個人的な興味としては国家よりも、どんな共同体も想像の産物である以上、身近な集団・コミュニティの運用や、その成員としての立ち振舞いについて、得られるところがあればと思う。

布団の中から蜂起せよ

アナキズムやフェミニズムについては、自分はどうしても当事者にはなれないが、現代日本社会における「病人」「社会不適合者」としての筆致には共感しきりとなる。

破滅、個人が端的にダメになることは悪である、という社会の風潮が、社会そのものを貧窮させているという事実から目をつぶる時、非人間的な労働と関係性が正当化される。ある種その現場にいた人間としては、別の角度から著者の告発にも近い態度に賛同する。

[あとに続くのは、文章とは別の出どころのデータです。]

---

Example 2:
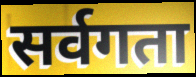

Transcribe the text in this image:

सर्वगता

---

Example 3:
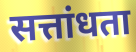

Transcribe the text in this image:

सत्तांधता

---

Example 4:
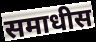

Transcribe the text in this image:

समाधीस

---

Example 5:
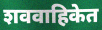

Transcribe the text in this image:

शववाहिकेत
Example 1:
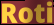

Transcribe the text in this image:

Roti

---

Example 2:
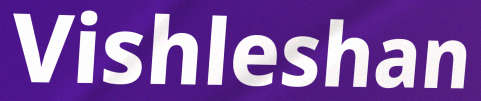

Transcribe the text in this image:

Vishleshan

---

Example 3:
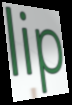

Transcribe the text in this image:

lip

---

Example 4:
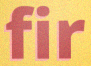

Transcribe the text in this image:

fir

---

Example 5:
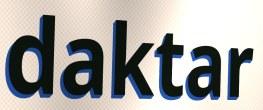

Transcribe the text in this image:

daktar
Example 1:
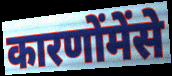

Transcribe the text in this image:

कारणोंमेंसे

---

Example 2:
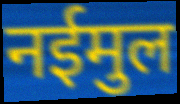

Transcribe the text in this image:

नईमुल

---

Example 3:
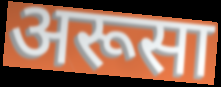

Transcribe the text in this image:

अरूसा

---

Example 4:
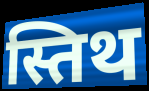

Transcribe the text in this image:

स्तिथ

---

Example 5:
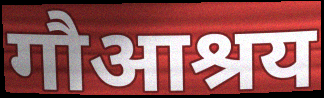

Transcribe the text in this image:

गौआश्रय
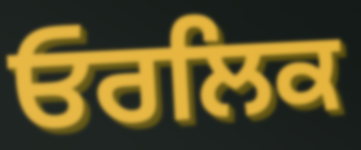
ਓਰਲਿਕ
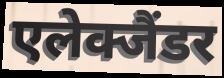
एलेक्जैंडर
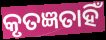
କୃତଜ୍ଞତାହିଁ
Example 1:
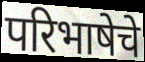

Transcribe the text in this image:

परिभाषेचे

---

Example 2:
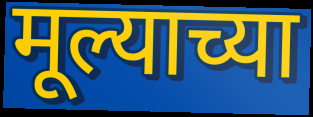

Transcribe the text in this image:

मूल्याच्या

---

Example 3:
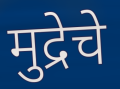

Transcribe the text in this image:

मुद्रेचे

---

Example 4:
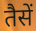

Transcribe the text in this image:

著者が内面化した社会規範に対して、それを否定しきれないところに存在したままNoと叫ぶ気力もなく呻くことを執拗に繰り返す。その迫真が一滴も伝わらない人間がこの社会を回しているのだ。

だから社会をさらに停止させ、ジャイロ効果で安定していた部分も壊す。こうしたカタストロフィを想像することの快楽はあるが、そこはこらえて、多くの人には気付かれないよう、徐々に社会を書き換えていく方が自分には好みであるように思われる。明に暗に、著者が暴力を肯定し、既存の社会が破断炸裂するような悲劇的結末を望んでいるのだとしたら、別の経路を考えたい。

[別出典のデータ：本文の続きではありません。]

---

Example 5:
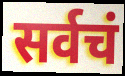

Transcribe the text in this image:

सर्वचं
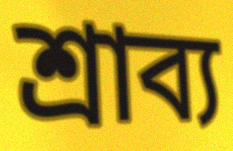
শ্ৰাব্য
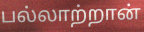
பல்லாற்றான்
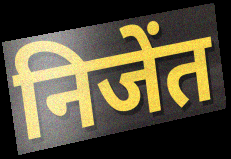
निजेंत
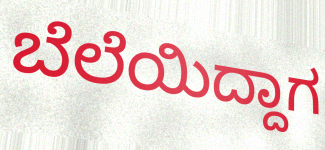
ಬೆಲೆಯಿದ್ದಾಗ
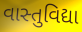
વાસ્તુવિદ્યા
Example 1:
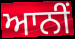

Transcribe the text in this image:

ਆਨੀਂ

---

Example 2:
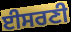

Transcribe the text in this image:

ਈਸਰਣੀ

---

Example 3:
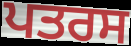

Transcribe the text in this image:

ਪਤਰਸ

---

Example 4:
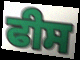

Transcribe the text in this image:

ਫੀਸ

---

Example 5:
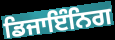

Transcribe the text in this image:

ਡਿਜਾਇੰਨਿਗ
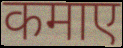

現に感染症で日本社会の前提は大きく書き換わったし、インターネットの強力な地場も、それが無かった時代に戻ることを難しくしている。ここまで劇的でなくてもいいのであれば、もっと自堕落で怠惰で、優柔不断なまま嗜虐を許さない態度というものを、それこそ「国民性」に伝播させることについて、個々人レベルで作用することが可能な余地があると思う。

エクリチュールと差異

べんけーさん主催の読書会で、収録の「限定経済と一般経済」について読む。某スラムの「遊び研究所」でバタイユかじっておいてよかった〜という感じ。

と、ここまで書いてzoomが始まったが、非常に面白かった…プロに相手してもらえるのってこんなに凄いものなのか。講師役のべんけーさんは明日学問バーkisiでバーテンに立つからみんな行こう!